Instruction 1 – Copy the records below verbatim, everything from the first line of the records down to the line containing "curve at (2174, 1185)", inclusive.

"D’oh!" Fork the Noodles

I’ve been cooking a long time, and yet, just last week I learned to Fork the Noodles. “D’oh!” I said, slapping my head just as Homer Simpson does.

Those bundles of noodles, a fork, those noodles in boiling water.

For lunch — usually — I’ll cook up a bundle of noodles to go with a can of soup or a leftover this or that. The Chinese kind that cook in three minutes.

Throw a bundle in a pot of boiling water, break up the bundle so the noodles are loose in the water before you start your timer, so you don’t get clumps. Trouble is, you’re working with boiling water and those bundles of noodles don’t want to break up… they’ll slosh around under your wooden spoon, boiling water sloshes out of the pot and puts out your fire. Bad.

Those noodles and a cheap cooking fork.

One day, I grabbed a cheap cooking fork and speared the noodles with that… holds them in place while I break that bundle with my wooden spoon. “D’oh!” That’s great! What took me so long?

These particular noodles will go with a sliced leftover meatball and a can of Amy’s Tomato Bisque soup. Yum.

Technical Improvements going on…

more eats… coming soon.

my beloved 49ers part…

The KNBR app, where I got all my Giants and 49ers news over my iPhone stopped flowing because my iPhone OS was not strictly up to date…

To update that, I needed to update my desktop to OSX 10.8.1 Mountain Lion

Once I did that, my ancient Photoshop Elements 4 wasn’t recognized, so I upgraded to Photoshop Elements 10

And I upgraded my iPhone to iOS 5.1.1

Now, I can listen to talk and news about my beloved 49ers and Giants…

All those things are good and were basically free (‘cept for Photoshop upgrade), but they consumed some time to install and get used to…

And Saturday, I’m going with son Brian on a bus to watch the Nevada Wolfpack help Cal open their new football stadium.

love the wikkid wolf logo…

All of which means my eats writing was delayed a bit, but…

COMING UP

Balls on the Grill

and BKFSTS

center stage is LO catfish, yum…

See you next week, then.

Noodles Make Everything Better

We often stop at Dottie’s in Colfax CA on our way from San Francisco to Reno. The food is real good and served in two-meal size portions for a one-meal price.

The Special on Sunday was a prime rib sandwichthin sliced prime rib of beef, caramelized onions, peppers and parmesan, onna soft roll. For an extra buck, they jazzed the fries with parmesan and garlic. We got one order each, Carol’s with a salad.

Ranch dipping sauce for the oh so good fries

I will admit to eating half of my sandwich and we licked the platter clean of the fries. So good.

Dataset excerpts –

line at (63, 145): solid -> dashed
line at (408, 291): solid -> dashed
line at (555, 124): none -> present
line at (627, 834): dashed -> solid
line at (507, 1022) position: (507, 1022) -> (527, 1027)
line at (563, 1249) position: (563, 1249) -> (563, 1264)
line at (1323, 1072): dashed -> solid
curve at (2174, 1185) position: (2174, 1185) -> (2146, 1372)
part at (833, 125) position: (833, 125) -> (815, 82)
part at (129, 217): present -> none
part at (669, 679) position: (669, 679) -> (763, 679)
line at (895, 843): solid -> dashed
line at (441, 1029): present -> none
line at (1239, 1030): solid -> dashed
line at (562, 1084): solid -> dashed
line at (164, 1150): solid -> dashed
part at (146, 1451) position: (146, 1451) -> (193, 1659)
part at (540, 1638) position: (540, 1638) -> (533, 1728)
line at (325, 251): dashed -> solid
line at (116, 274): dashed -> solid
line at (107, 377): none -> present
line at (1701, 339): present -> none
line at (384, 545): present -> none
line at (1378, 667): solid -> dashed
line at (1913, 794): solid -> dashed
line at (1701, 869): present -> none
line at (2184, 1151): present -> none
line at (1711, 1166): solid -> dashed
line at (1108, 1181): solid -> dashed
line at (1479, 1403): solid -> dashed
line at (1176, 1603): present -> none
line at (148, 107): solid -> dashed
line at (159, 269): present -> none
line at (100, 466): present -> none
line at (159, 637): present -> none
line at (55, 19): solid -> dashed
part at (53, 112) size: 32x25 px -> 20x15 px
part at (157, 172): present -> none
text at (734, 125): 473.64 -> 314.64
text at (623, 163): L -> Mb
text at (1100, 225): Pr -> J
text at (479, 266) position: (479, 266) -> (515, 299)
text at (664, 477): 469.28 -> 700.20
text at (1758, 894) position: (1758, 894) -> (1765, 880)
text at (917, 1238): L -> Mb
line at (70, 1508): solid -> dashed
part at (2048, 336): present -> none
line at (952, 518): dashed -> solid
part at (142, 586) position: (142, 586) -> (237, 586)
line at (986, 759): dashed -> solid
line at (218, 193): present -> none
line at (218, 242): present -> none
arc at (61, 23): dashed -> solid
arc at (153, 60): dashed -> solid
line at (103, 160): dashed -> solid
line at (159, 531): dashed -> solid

Instruction 2 – Continue the food blog text above, picking up after its last sentence.

Written reply 1 –
line at (63, 145): solid -> dashed
line at (408, 291): solid -> dashed
line at (555, 124): none -> present
line at (627, 834): dashed -> solid
line at (507, 1022) position: (507, 1022) -> (527, 1027)
line at (563, 1249) position: (563, 1249) -> (563, 1264)
line at (1323, 1072): dashed -> solid
curve at (2174, 1185) position: (2174, 1185) -> (2146, 1372)

Written reply 2 –
Here’s the half-sandwich I brought home. I wasn’t sure what to do with it. Looks forlorn, but I remember how good it was. The microwave is rarely the answer for me, and besides, I doubt it would heat evenly, and what would become of the bread.

So, I’ll deconstruct the sandwich, heat the meat and top with noodles and “tomato sauce.” Sounds like a lunch.

The noodles I’m talking about are my favorite Chinese Noodles, Green Dragon brand Oriental Style Imitation Egg Noodles. They take only 3 minutes to cook.

Slice the LO sandwich and warm in a frying pan, move to a plate and keep warm in the oven.

Cook a bundle of noodles and drain. Heat a 5 1/2 oz can Spicy V8 in the pan, add noodles and cook down a bit. Turn the noodles over the sandwich slices.

eat it all

Sea Scallops Jacques

… And what does FAS (Frozen At Sea) mean to me?

So often, I write up a fabulous and easy recipe and then file it away and forget about it. (On the other hand, I discover new things in the meantime.)

At the Friday Farmers Market at Garden Shop Nursery on Mayberry Drive in Reno, I found a fish guy. He had a nice selection of FAS (Frozen At Sea) fish, as well as FAS scallops. He claimed that they were frozen within hours of being caught and were virtually fresh. And if you’re living more than 200 miles from the sea, as we are, chances are, any fish you buy has been frozen at some point.

OK, I bought the scallops. I know a little bit about what fresh scallops look, feel and taste like, so this will be a good test.

what’s left of the frozen scallops

I got out THAT RECIPE, but planned to grill the scallops on my swell grill pan, rather that sear in oil. Hmmm, when thawed and opened, I found that they were not the large whole, round scallops that I’m used to, but rather, thicker, smaller scallops. But they looked wonderful and fresh.

red bell pepper oil (except I used a yellow pepper), pimento and black olive relish, scallops

I cooked them in oil for about 1 1/2 minutes a side, served them as I had those real fresh scallops, and dang-all, they were GOOD. To my mind, they would have stood up in a blind tasting.

scallops and baked potato

The recipe is at the end of this piece, and in the linked “Scallops” on eats… Continue reading

A New (for us) Farmers Market (continued)

You last saw our car, parked at the California Street farmers market, with no license plates. No doubt you’ve been itching to find out why. I can now tell you.

When one moves to Nevada, one has 30 days to get Nevada registration and license plates.

Loaded to move…

So the NV DMV took my 4MR CAR California plates away.

Not a bad number for “out of the drawer.”

The garden variety — out of the drawer — plate is the style on my scooter. Kinda boring if you ask me, flat painted, not stamped, and not very colorful. I had seen some dark blue and white plates around, and they look special. I found out they are — Circa 1982 Plates.  Each set has to be custom ordered. There is an extra fee, but over the life of the plate, not much.

I especially like the darkish plate against my rather dark grille.

 

Finally, Fresh Pea Soup Defined

Peas loving their own pods with a potato sidekick.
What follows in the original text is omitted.